The MacMillian Dictionary definition of this saying is “used for saying that people all have a similar feeling, especially a feeling that something exciting or new is happening.”
It is not surprising that the spring season gets its name from the verb “spring”. It is an encouragement to the flowers and plants that it is time to spring up and burst into bloom. It always amazes me that we see buds forming on bushes, plants and trees often before we have our first spring rains.
In an article ‘Where the Seasons Get Their Names’ on the website https://www.southernliving.com the author says, “According to the Online Etymology Dictionary, the word itself derives from the Old English word “springan,” which means “to leap, burst forth, fly up; spread, grow.” It, in turn, developed from the Proto-Germanic “sprengan.” During the 14th century, the word came to describe the spring season, indicating the time when plants rise from their winter dormancy and bloom. An apt name, don’t you think? Prior to that, the word “Lent” was used to describe the season.
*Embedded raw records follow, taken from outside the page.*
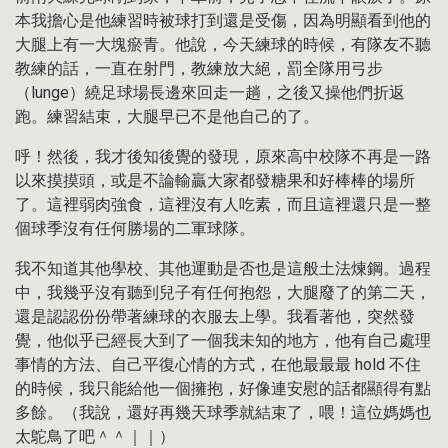
本我擔心是他練習時被球打到還是受傷，因為明顯看到他的
大腿上有一大塊瘀青。他說，今天練球的時候，有隊友不聽
教練的話，一直在射門，教練放大絕，罰全隊用弓步
（lunge）繞足球場長邊來回走一趟，之後又操他們折返
跑。練習結束，大腿早已不是他自己的了。
呼！然後，我才後知後覺的發現，原來高中校隊不再是一路
以來摸摸頭，或是不論輸贏大家都發糖果和好棒棒的場所
了。這裡弱肉強食，這裡沒有人吃素，而且這裡還只是一整
個球季沒有任何勝場的二軍球隊。
我不知道其他學校、其他運動是否也是這般土法煉鋼。過程
中，我幾乎沒有聽到兒子有任何抱怨，大腿廢了的第二天，
還是認認份份帶著練球的衣服去上學。我看著他，突然發
覺，他似乎已經長大到了一個我未知的地方，他有自己處理
事情的方法、自己平復心情的方式，在他最最最 hold 不住
的時候，我只能給他一個擁抱，好像連安慰的話都顯得有點
多餘。（我說，還好再幾天球季就結束了，喂！這位媽媽也
太鴕鳥了吧＾＾｜｜）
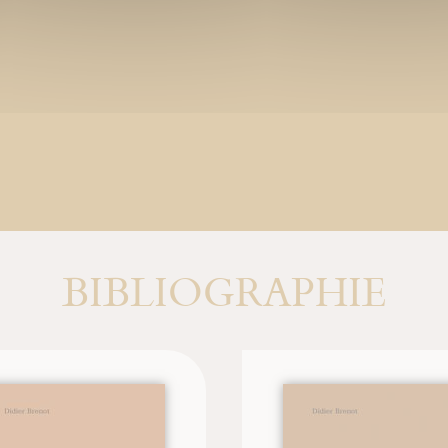
BIBLIOGRAPHIE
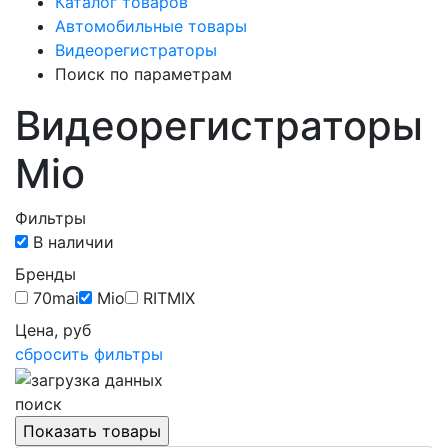
Каталог товаров
Автомобильные товары
Видеорегистраторы
Поиск по параметрам
Видеорегистраторы
Mio
Фильтры
В наличии
Бренды
70mai
Mio
RITMIX
Цена, руб
сбросить фильтры
поиск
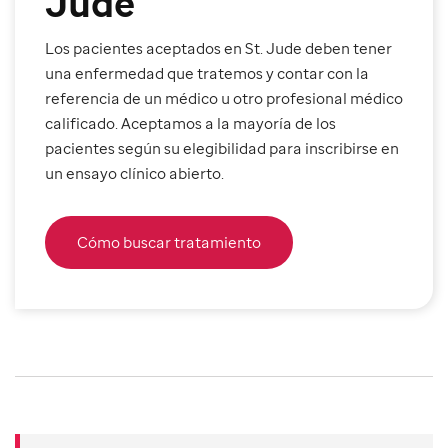
Jude
Los pacientes aceptados en St. Jude deben tener
una enfermedad que tratemos y contar con la
referencia de un médico u otro profesional médico
calificado. Aceptamos a la mayoría de los
pacientes según su elegibilidad para inscribirse en
un ensayo clínico abierto.
Cómo buscar tratamiento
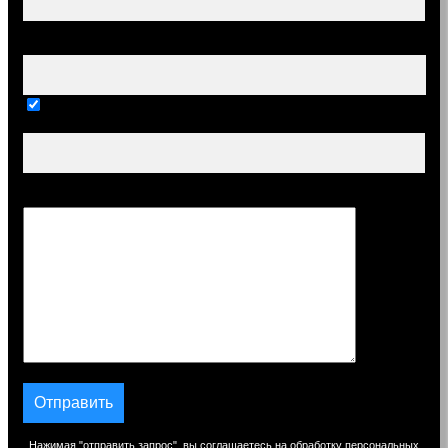
Ваш e-mail (обязательно)
Тема
Сообщение
Нажимая "отправить запрос", вы соглашаетесь на обработку персональных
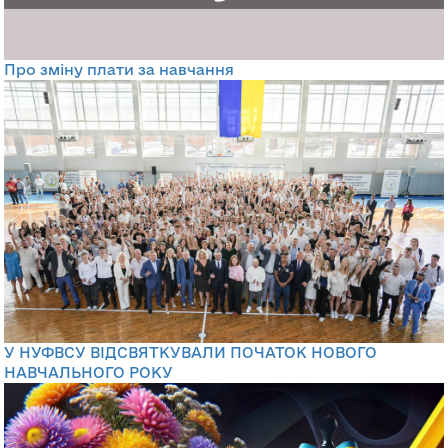
Про зміну плати за навчання
У НУФВСУ ВІДСВЯТКУВАЛИ ПОЧАТОК НОВОГО
НАВЧАЛЬНОГО РОКУ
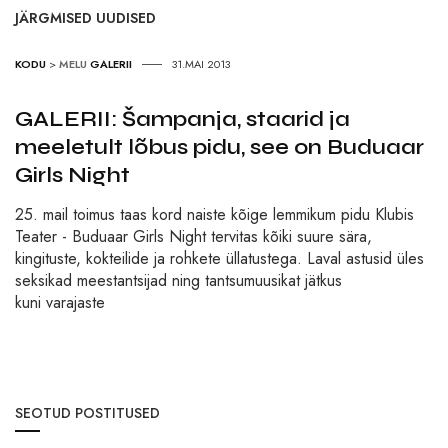
JÄRGMISED UUDISED
KODU
>
MELU
GALERII
31.MAI 2013
GALERII: Šampanja, staarid ja
meeletult lõbus pidu, see on Buduaar
Girls Night
25. mail toimus taas kord naiste kõige lemmikum pidu Klubis
Teater - Buduaar Girls Night tervitas kõiki suure sära,
kingituste, kokteilide ja rohkete üllatustega. Laval astusid üles
seksikad meestantsijad ning tantsumuusikat jätkus
kuni varajaste
SEOTUD POSTITUSED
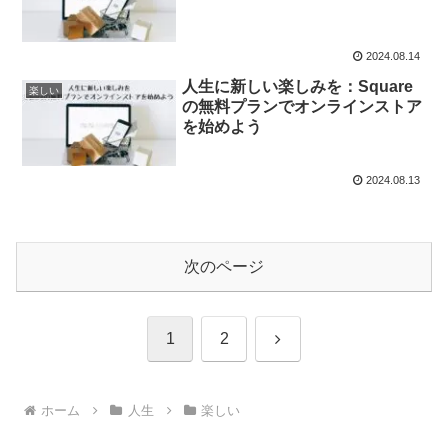
2024.08.14
人生に新しい楽しみを：Square
楽しい
の無料プランでオンラインストア
を始めよう
2024.08.13
次のページ
次
1
2
へ
ホーム
人生
楽しい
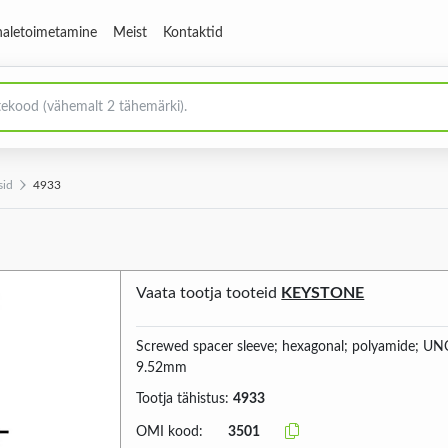
aletoimetamine
Meist
Kontaktid
sid
4933
Vaata tootja tooteid
KEYSTONE
Screwed spacer sleeve; hexagonal; polyamide; UN
9.52mm
Tootja tähistus:
4933
OMI kood:
3501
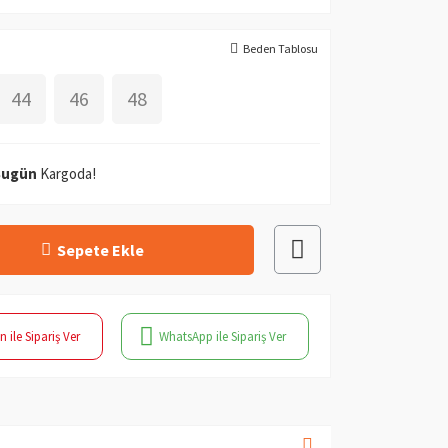
Beden Tablosu
44
46
48
Bugün
Kargoda!
Sepete Ekle
n ile Sipariş Ver
WhatsApp ile Sipariş Ver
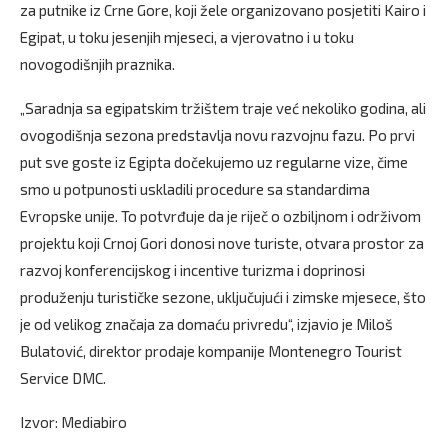
za putnike iz Crne Gore, koji žele organizovano posjetiti Kairo i
Egipat, u toku jesenjih mjeseci, a vjerovatno i u toku
novogodišnjih praznika.
„Saradnja sa egipatskim tržištem traje već nekoliko godina, ali
ovogodišnja sezona predstavlja novu razvojnu fazu. Po prvi
put sve goste iz Egipta dočekujemo uz regularne vize, čime
smo u potpunosti uskladili procedure sa standardima
Evropske unije. To potvrđuje da je riječ o ozbiljnom i održivom
projektu koji Crnoj Gori donosi nove turiste, otvara prostor za
razvoj konferencijskog i incentive turizma i doprinosi
produženju turističke sezone, uključujući i zimske mjesece, što
je od velikog značaja za domaću privredu“, izjavio je Miloš
Bulatović, direktor prodaje kompanije Montenegro Tourist
Service DMC.
Izvor: Mediabiro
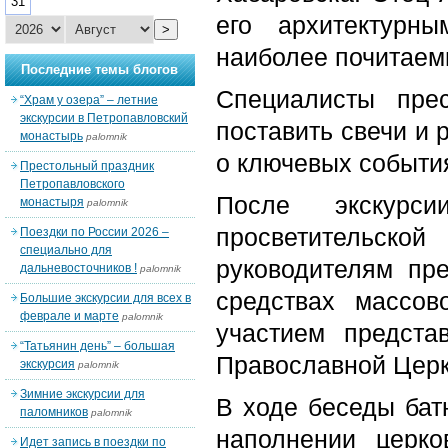
31
его архитектурн
>
наиболее почитаем
Последние темы блогов
Специалисты пре
“Храм у озера” – летние
экскурсии в Петропавловский
поставить свечи и
монастырь
palomnik
о ключевых событи
Престольный праздник
Петропавловского
После экскурс
монастыря
palomnik
просветительс
Поездки по России 2026 –
специально для
руководителям пре
дальневосточников !
palomnik
средствах массо
Большие экскурсии для всех в
феврале и марте
palomnik
участием предста
“Татьянин день” – большая
Православной Церк
экскурсия
palomnik
Зимние экскурсии для
В ходе беседы бат
паломников
palomnik
наполнении церко
Идет запись в поездки по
Anatoly Liberman explains, “Today only the ecclesiastic sense of Lent is current, but in the past it was the main word for ‘spring.’ Lent surfaced as ‘lencten,’ that is, ‘lengten’: the season got its name because in spring days lengthen.”
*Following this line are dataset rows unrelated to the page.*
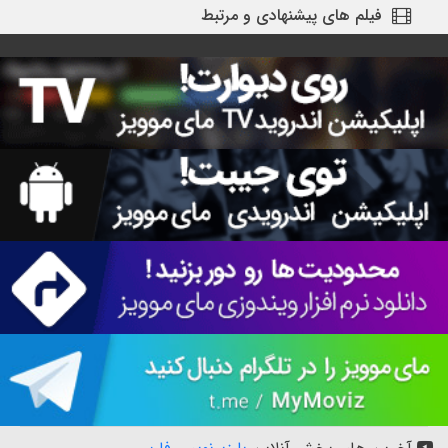
فیلم های پیشنهادی و مرتبط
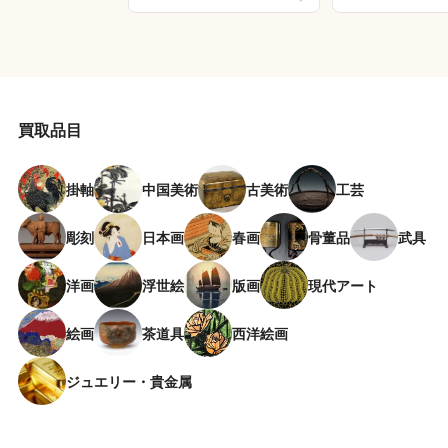
買取品目
掛軸
中国美術
古美術
工芸
彫刻
日本画
春画
骨董品
武具
洋画
浮世絵
版画
現代アート
絵画
茶道具
西洋絵画
ジュエリー・貴金属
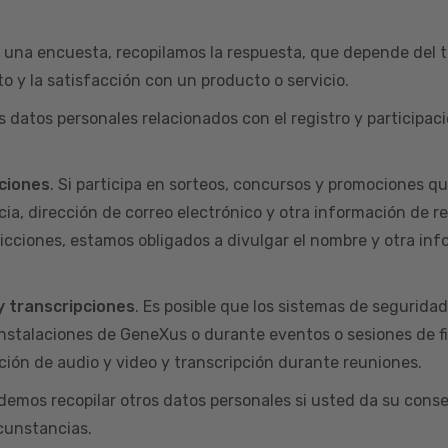
 una encuesta, recopilamos la respuesta, que depende del t
o y la satisfacción con un producto o servicio.
s datos personales relacionados con el registro y particip
ciones
. Si participa en sorteos, concursos y promociones q
ia, dirección de correo electrónico y otra información de r
dicciones, estamos obligados a divulgar el nombre y otra inf
y transcripciones
. Es posible que los sistemas de segurida
nstalaciones de GeneXus o durante eventos o sesiones de f
ión de audio y video y transcripción durante reuniones.
odemos recopilar otros datos personales si usted da su conse
rcunstancias.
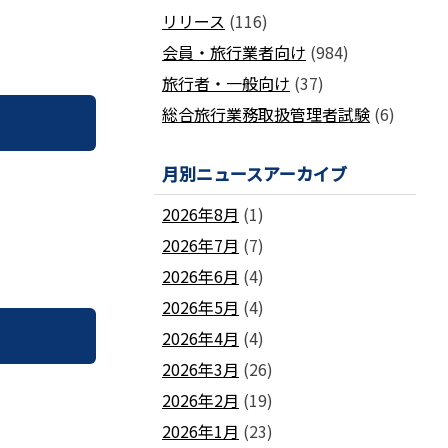
国土交通省ネガティブ情報検索サイト
リリース
(116)
支部
「数字が語る旅行業」PDFファイル版
各地方事務局の情報と活動報告
(2024-2011)
会員・旅行業者向け
(984)
観光庁公式「旅行業者取扱額」 (主要
関西事務局
北海道事務局
9
旅行者・一般向け
(37)
旅行会社の月別取扱実績)
東北事務局
関東事務局
総合旅行業務取扱管理者試験
(6)
ビジネスに活用できる
インバウンドデ
JATA主催のセミナー・研修
中部事務局
中四国事務局
ータ一覧
九州事務局
沖縄事務局
セミナー・研修
月別ニュースアーカイブ
ガ
各種 合格証・修了証の再交付について
2026年8月
(1)
2026年7月
(7)
2026年6月
(4)
2026年5月
(4)
要望活動報告
2026年4月
(4)
遇
要望活動報告
2026年3月
(26)
2026年2月
(19)
2026年1月
(23)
Many people are living in the harsh reality that it does not feel like spring in their hearts today due to loss, disappointment and a longing for days gone by, when everything seemed normal. How often does one hear the term ‘new normal’? Yet you might feel, in the deepest part of your being, that you wish you could go back to things as they were, whatever that might mean for you.
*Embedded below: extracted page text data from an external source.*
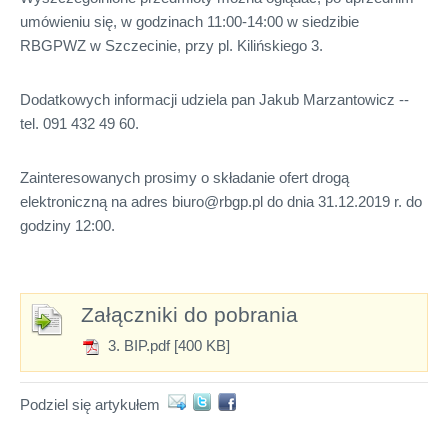
umówieniu się, w godzinach 11:00-14:00 w siedzibie
RBGPWZ w Szczecinie, przy pl. Kilińskiego 3.
Dodatkowych informacji udziela pan Jakub Marzantowicz --
tel. 091 432 49 60.
Zainteresowanych prosimy o składanie ofert drogą
elektroniczną na adres biuro@rbgp.pl do dnia 31.12.2019 r. do
godziny 12:00.
Załączniki do pobrania
3. BIP.pdf [400 KB]
Podziel się artykułem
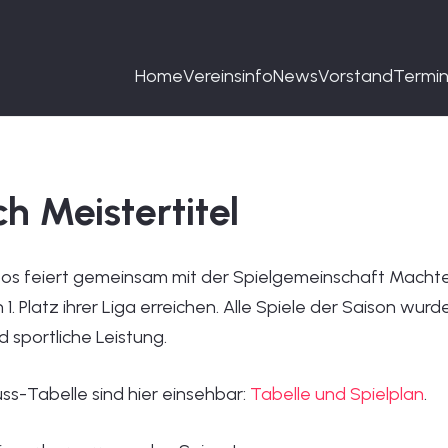
Home
Vereinsinfo
News
Vorstand
Termi
ch Meistertitel
s feiert gemeinsam mit der Spielgemeinschaft Machten
. Platz ihrer Liga erreichen. Alle Spiele der Saison w
sportliche Leistung.
uss-Tabelle sind hier einsehbar:
Tabelle und Spielplan
.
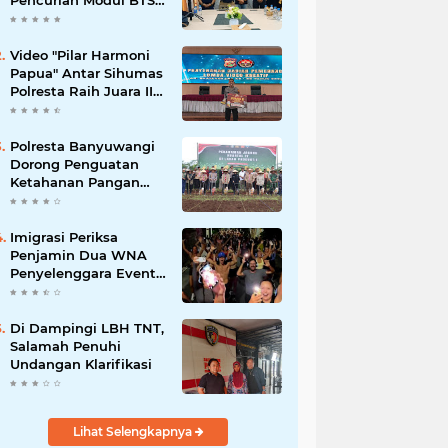
Pencurian Modul BTS
Senilai Rp.60 Miliar,
Amankan 12 Tersangka
Video "Pilar Harmoni
Papua" Antar Sihumas
Polresta Raih Juara II
Lomba Video Kreatif
Hari Bhayangkara ke-
80
Polresta Banyuwangi
Dorong Penguatan
Ketahanan Pangan
Lewat Penanaman
Jagung Kuartal IV
2025
Imigrasi Periksa
Penjamin Dua WNA
Penyelenggara Event
Bali Silent Disco
Di Dampingi LBH TNT,
Salamah Penuhi
Undangan Klarifikasi
Lihat Selengkapnya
One is often found at a loss of words as to how to encourage our friends that spring will come again, that the pain in some of our hearts will soften and that ultimately we do serve a God that is good and kind and loving.
There is a scripture in Habakkuk that encourages us to rejoice in the Lord.
Habakkuk 3:17-19 (NIV)
17 Though the fig tree does not bud
and there are no grapes on the vines,
though the olive crop fails
and the fields produce no food,
though there are no sheep in the pen
and no cattle in the stalls,
18 yet I will rejoice in the Lord,
I will be joyful in God my Savior.
19 The Sovereign Lord is my strength;
he makes my feet like the feet of a deer,
he enables me to tread on the heights.
For the director of music. On my stringed instruments.
We pray that in some way today you will feel or sense hope rising within you and that you will know that you are loved and cared for by a God who knows your inner most thoughts and feelings.